Intanto però il centrodestra vive una contraddizione forte: Forza Italia è nel Ppe, Meloni va dai neofranchisti di Vox in Spagna e Salvini difende Orban e i polacchi anti-Ue. «Forza Italia, quando era baricentrica con i suoi valori e il suo peso del 25-30%, era riuscita a “istituzionalizzare” la Lega e il Msi, poi An», spiega Brunetta. «Ma se l’egemonia sul centrodestra ce l’hanno Fratelli d’Italia o la Lega, la coalizione è inevitabilmente perdente. Lo si è visto alle amministrative e, temo, lo si vedrà anche alle politiche. O meglio: puoi anche vincere, ma non vieni percepito come una forza di governo. Non sei credibile se la pensi in maniera diversa sull’Europa, sull’Euro, sull’economia sociale di mercato. Non sono credibili coalizioni manifestamente opportunistiche, alleanze disomogenee e incoerenti formate solo per ragioni elettorali».
Così, prosegue, «un centrodestra unito non c’è, ha ragione Mariastella Gelmini. Le divaricazioni, semmai, sono aumentate. Dopo il 2018 è mancata una riflessione su quello che è successo. Invece servirebbe un’analisi anche dura e feroce sui nostri errori, ed è quello che mercoledì ho rappresentato con dolore al presidente Berlusconi. Salvini ha rinunciato a entrare nel Ppe e ha appena annunciato la volontà di rinsaldare l’alleanza con Le Pen in un nuovo gruppo, Meloni va a fare i comizi con Santiago Abascal. Tutto legittimo, per carità, ma questo, agli occhi dei nostri elettori moderati, di centro, ci impedisce di essere considerati come coalizione un’alternativa credibile alla sinistra. La verità è che la colonna portante dell’Europa e di ogni Paese dell’Europa è l’opinione moderata, quella che vuole la continuità nel cambiamento, vuole evolvere, vuole il progresso, nel rispetto dei valori. Forza Italia è questo».

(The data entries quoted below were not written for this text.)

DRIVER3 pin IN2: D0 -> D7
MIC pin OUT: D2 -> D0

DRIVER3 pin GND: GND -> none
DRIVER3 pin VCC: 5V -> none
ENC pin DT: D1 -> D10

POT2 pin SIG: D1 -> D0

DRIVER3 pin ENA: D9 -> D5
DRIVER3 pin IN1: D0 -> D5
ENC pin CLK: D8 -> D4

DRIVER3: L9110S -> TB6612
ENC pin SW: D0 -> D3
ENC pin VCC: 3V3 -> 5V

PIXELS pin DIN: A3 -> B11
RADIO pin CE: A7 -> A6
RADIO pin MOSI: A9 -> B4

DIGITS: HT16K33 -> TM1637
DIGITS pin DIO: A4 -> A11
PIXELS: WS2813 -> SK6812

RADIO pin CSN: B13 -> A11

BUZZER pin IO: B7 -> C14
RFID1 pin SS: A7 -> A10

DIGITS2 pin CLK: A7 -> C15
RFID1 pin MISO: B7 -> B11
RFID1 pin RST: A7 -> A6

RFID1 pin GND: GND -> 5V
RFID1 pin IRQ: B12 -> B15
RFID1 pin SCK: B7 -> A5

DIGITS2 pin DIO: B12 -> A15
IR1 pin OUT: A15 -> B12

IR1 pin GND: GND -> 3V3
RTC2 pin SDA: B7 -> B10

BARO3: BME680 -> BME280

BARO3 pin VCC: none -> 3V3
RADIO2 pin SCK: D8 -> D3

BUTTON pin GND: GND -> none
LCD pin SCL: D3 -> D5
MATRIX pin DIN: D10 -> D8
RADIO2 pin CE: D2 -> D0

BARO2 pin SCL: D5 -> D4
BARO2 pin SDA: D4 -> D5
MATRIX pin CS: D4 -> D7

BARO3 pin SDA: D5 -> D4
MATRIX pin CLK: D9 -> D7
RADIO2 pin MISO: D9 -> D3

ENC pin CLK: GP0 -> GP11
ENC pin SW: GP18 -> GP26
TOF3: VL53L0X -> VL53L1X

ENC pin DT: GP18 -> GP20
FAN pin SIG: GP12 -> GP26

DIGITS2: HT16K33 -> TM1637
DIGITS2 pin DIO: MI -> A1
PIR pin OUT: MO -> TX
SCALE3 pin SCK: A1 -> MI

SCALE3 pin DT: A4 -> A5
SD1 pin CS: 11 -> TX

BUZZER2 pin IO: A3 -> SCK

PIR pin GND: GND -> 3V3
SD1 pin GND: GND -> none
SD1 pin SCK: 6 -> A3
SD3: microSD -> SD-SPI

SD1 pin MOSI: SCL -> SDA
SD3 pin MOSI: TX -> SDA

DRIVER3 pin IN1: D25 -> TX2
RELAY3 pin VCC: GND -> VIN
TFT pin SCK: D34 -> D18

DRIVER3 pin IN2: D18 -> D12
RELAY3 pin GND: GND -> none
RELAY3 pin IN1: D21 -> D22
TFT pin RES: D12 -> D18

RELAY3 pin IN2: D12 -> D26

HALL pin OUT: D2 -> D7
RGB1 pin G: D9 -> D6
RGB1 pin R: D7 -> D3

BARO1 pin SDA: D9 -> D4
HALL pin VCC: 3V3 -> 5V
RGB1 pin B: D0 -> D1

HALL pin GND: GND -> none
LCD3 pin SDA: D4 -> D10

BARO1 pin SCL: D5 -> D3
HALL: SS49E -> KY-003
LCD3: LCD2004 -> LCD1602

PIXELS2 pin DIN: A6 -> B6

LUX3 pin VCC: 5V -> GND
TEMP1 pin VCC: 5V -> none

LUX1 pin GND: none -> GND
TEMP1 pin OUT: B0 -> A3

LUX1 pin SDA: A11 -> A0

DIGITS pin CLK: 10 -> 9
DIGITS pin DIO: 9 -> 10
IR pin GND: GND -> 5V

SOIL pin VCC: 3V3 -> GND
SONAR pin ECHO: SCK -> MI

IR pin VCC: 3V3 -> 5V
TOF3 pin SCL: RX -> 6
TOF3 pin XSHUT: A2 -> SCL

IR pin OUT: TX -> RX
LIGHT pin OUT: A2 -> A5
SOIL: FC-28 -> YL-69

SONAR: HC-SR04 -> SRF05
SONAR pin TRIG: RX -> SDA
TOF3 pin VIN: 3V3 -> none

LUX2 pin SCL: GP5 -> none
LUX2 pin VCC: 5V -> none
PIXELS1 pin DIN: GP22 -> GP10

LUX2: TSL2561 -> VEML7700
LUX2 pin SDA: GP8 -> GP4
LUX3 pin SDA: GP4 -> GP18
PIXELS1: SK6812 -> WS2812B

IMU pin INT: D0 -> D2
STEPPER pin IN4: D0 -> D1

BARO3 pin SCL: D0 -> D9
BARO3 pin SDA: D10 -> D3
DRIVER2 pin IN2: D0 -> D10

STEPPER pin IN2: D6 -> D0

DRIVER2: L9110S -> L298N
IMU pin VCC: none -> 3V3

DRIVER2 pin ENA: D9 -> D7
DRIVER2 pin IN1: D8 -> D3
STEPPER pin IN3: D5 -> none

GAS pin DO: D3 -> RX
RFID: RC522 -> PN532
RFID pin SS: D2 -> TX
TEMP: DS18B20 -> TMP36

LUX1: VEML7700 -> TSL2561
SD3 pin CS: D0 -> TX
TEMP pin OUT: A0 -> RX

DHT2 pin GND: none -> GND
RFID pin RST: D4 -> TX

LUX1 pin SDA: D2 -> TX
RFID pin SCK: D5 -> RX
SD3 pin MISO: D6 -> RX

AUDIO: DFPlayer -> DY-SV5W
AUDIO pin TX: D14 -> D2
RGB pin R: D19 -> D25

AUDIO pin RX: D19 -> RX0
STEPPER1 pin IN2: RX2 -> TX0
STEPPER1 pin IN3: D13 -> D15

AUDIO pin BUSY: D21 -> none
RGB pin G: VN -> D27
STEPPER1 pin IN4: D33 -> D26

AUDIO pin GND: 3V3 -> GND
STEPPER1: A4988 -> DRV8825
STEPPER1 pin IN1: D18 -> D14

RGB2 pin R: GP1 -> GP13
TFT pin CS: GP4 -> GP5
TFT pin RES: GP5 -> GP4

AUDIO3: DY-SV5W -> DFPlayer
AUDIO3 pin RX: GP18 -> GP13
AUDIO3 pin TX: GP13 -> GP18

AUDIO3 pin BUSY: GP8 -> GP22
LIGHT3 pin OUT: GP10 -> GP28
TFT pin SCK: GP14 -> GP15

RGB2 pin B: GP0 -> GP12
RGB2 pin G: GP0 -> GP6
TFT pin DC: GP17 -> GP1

Questo stallo, ribadisce, «si supera se le tre grandi famiglie politiche dei popolari, dei liberali e dei socialisti formano una nuova alleanza di governo». Anche con la Lega dentro: «La Lega che io vedo tutti i giorni nell’azione di governo certamente sì. In Consiglio dei ministri abbiamo votato tutto, tutti insieme. Bisogna evitare i calcoli di breve periodo che, come abbiamo visto, alla fine non tornano». «Abbiamo bisogno di partiti all’altezza di Draghi», spiega.
Brunetta ricorda che lui ha «la tessera numero due» di Forza Italia. «Io sono Forza Italia assieme a BerIusconi che ha la tessera numero uno. Ma voglio che il mio partito diventi il pivot di un centrodestra popolare ed europeo, capace di dialogare con tutti. Perché non dimentico che, oltre alla tessera di Forza Italia, ho anche quella del Ppe: è il mio aggancio alle migliori tradizioni delle famiglie politiche europee. E, ora come ora, mi sento più del Ppe che di una Forza Italia che rischia di appiattirsi su altre culture, non sue».
Se Draghi però fra tre mesi va al Quirinale che succede? «Io sono per il semipresidenzialismo alla francese. Se è impossibile una riforma costituzionale, con Draghi al Quirinale andremo verso un semipresidenzialismo di fatto. Ce lo chiedono gli italiani», dice. «Bisogna andare avanti almeno fino al 2030: un decennio di stabilità e riforme. Avremo costruito così un’Italia più efficiente, più bella, più giusta, più credibile. Non solo pizza e amore».